You obviously do not have more to say about "species" than Stephen Jay Gould does, do you? Hence your utter silence on his thoughts on sexes, both from evolutionary & embryological points of view. Evidently you have little interest in biology per se, unless it helps you to argue for the eternal necessity of the two-sex model (which it doesn't). Reproduction took place in the period when Europeans, both learned & not so learned, understood the world through the lens of the "one-sex, two-gender model." How social relations & ideology divide humanity into sexes & genders -- how our social persons have become variously sexed & gendered -- is a _political_ affair. The existence of biological differences among human individuals -- which are numerous -- doesn't automatically determine the number of sexes or other classifications. For instance, if reproduction is to be made a key issue in the division of humanity, one might use other biologically relevant categories as more prominent dividers than sexes: the fertile versus the sterile; the too young & the too old versus those of the child-bearing age; etc. 4-year-old human beings, however sexed, are incapable of reproduction!
It is oppression that has created gender, not the other way around, and our models of sexes have been shaped by gender oppression. To understand social reproduction, one must have a feminist & Marxist understanding of how one half (but not the other) of humanity have been denied control over their bodies on the assumption of their temporary reproductive capacity (especially to secure the transmission of property), subjected to marginal places in the division of labor, made strangers to full political personhood, etc. Biology has been used as a pretext for oppression in social reproduction, and it is not a cause of it.

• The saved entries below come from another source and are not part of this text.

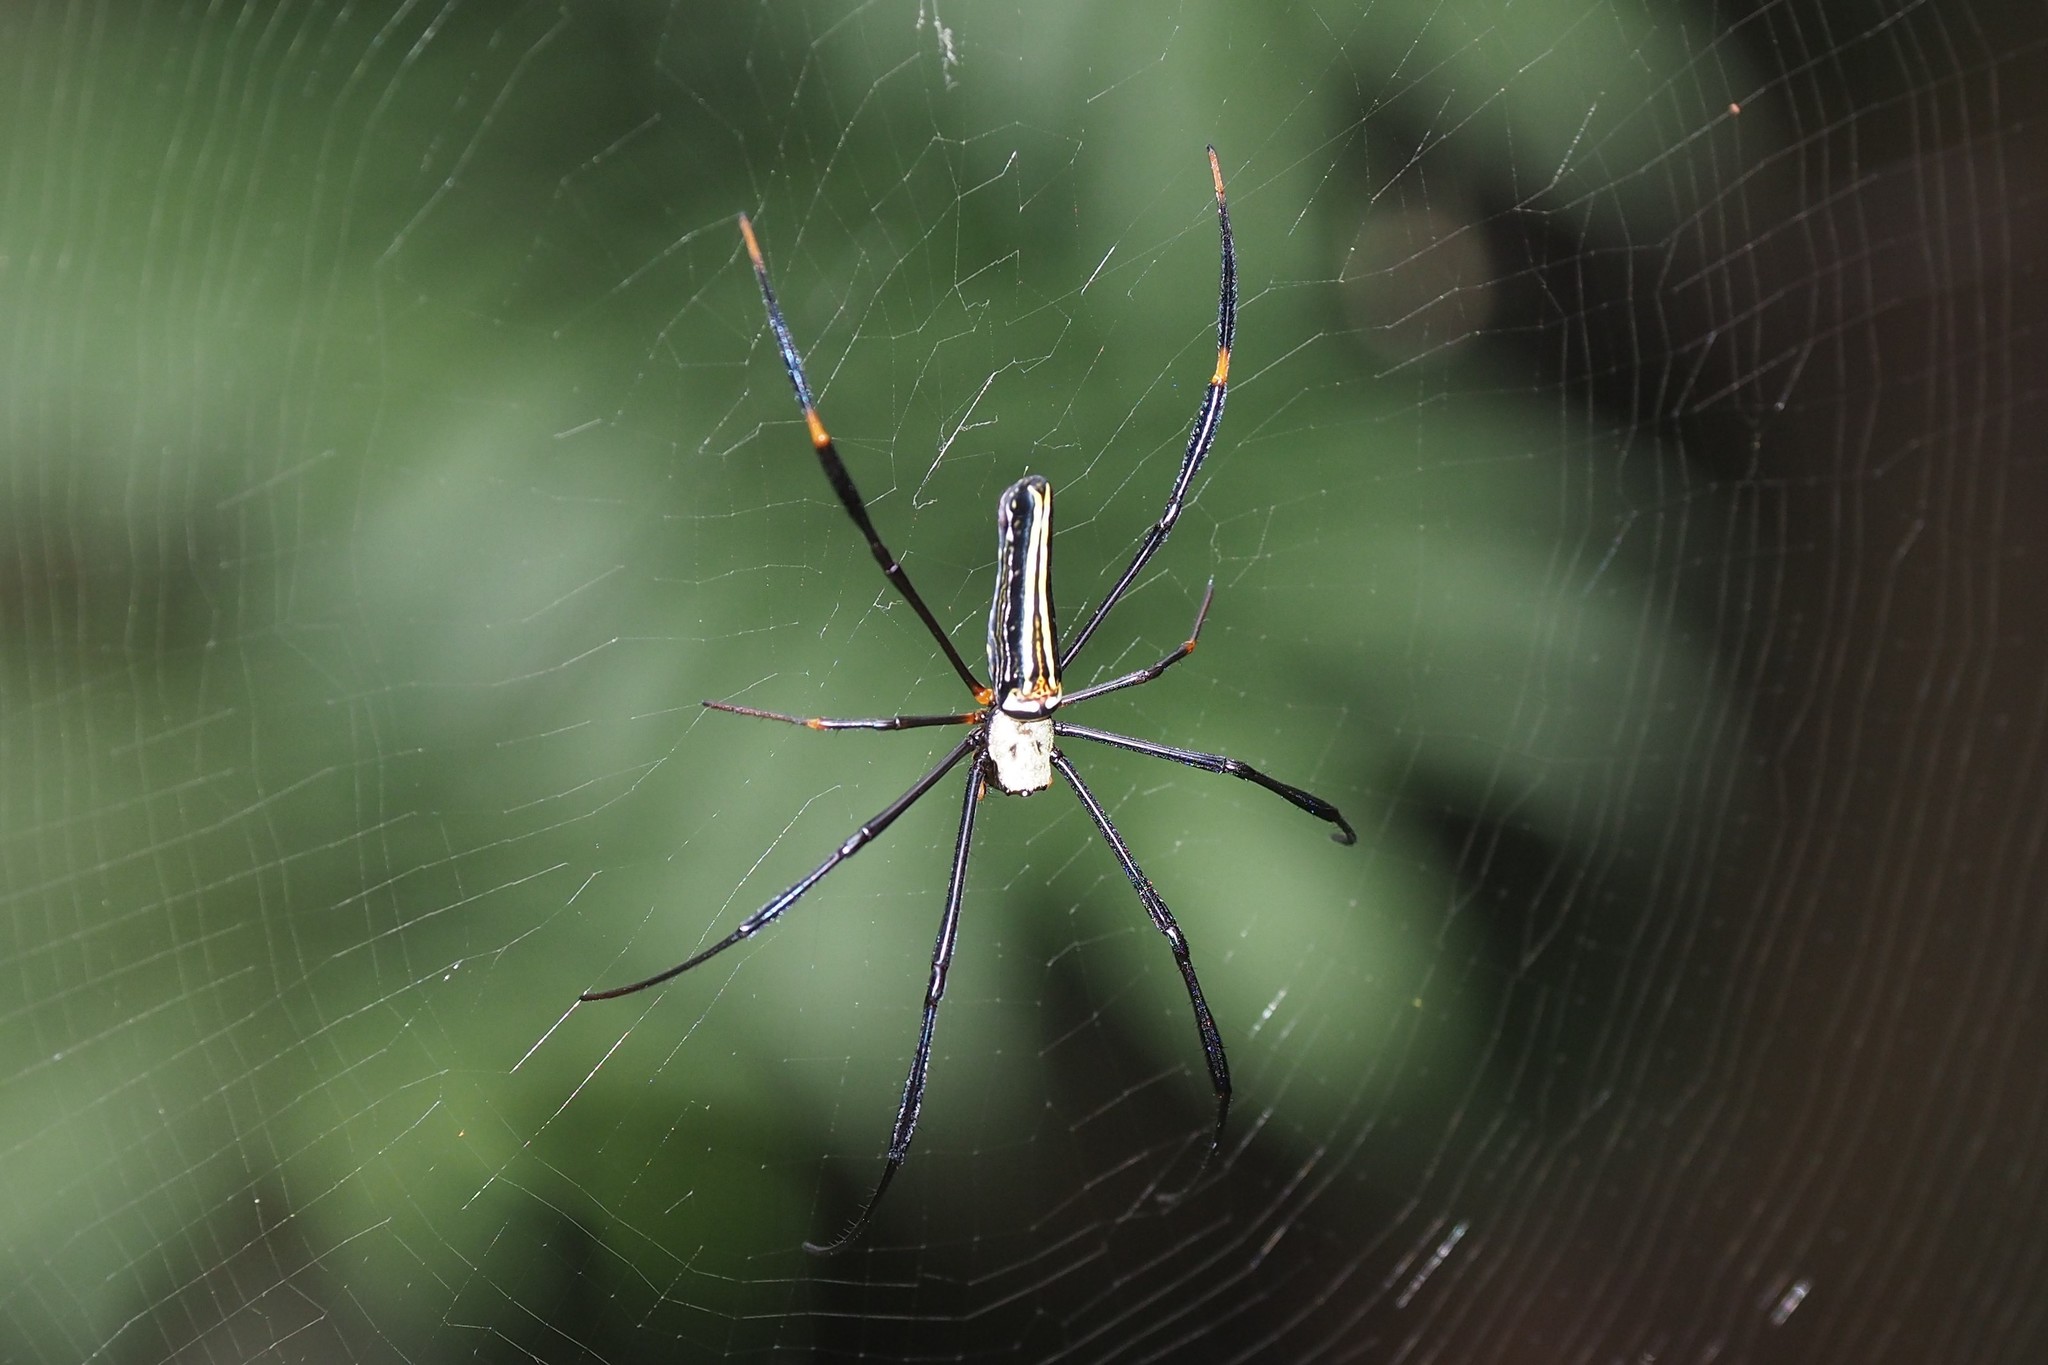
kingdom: Animalia
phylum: Arthropoda
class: Arachnida
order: Araneae
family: Araneidae
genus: Nephila
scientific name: Nephila pilipes
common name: Giant golden orb weaver
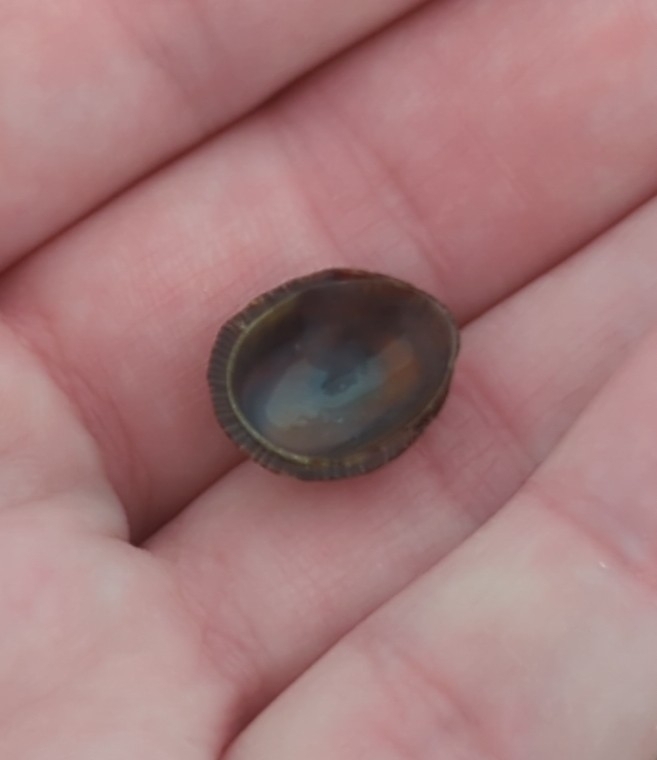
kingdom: Animalia
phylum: Mollusca
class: Gastropoda
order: Siphonariida
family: Siphonariidae
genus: Siphonaria
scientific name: Siphonaria naufragum
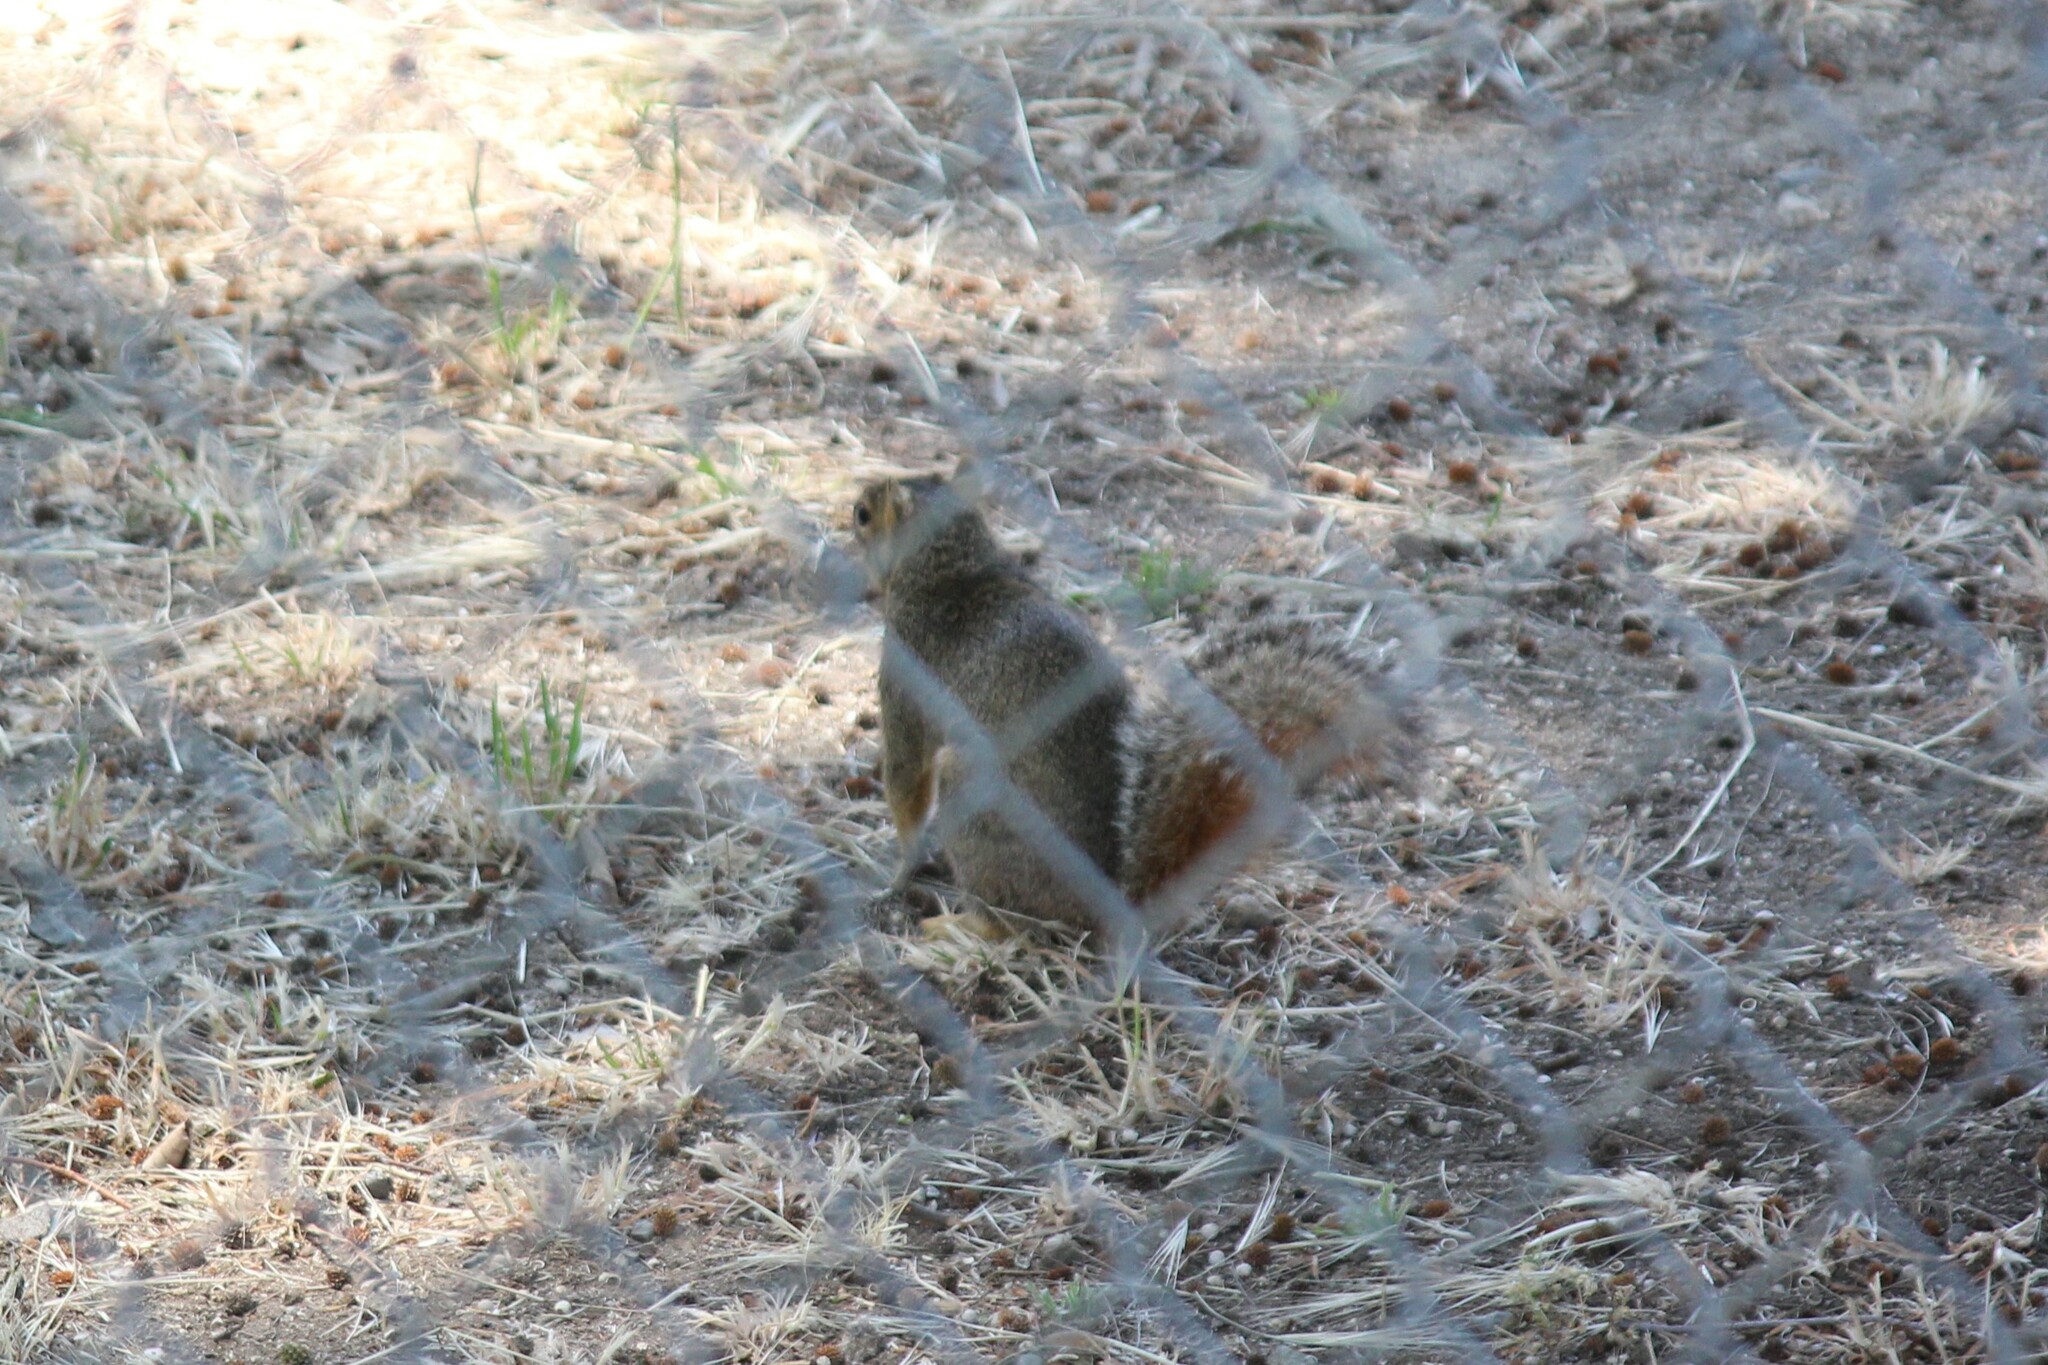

In a classless society where sexism doesn't plague humanity & one half of human individuals are not denied the full control over their bodies, there won't be any gender, and there is no reason to believe that it will necessarily have a two-sex model of understanding human biology. Why not five: those too young to reproduce; those too old to reproduce; fertile humans of the reproductive age with XX chromosomes; fertile humans of the reproductive age with XY chromosomes; & sterile humans of the reproductive age? Isn't this fivefold sexing more biologically relevant for reproduction and its understanding than a two-sex model? Unless you think that XX and XY are "more biologically important" for reproduction than age, fertility, etc.?
You wrote to Kelley:
>But let me respond to your crack about my ignorance of queers. The
>existance of
>queers requires more than one sex, doesn't it?
In a classless society without gender oppression, people are not likely to define themselves in terms of "homosexual," "bisexual," & "heterosexual." "Queers" will probably become as useless a term as "straights," except in the studies of twentieth-century history and literature, perhaps.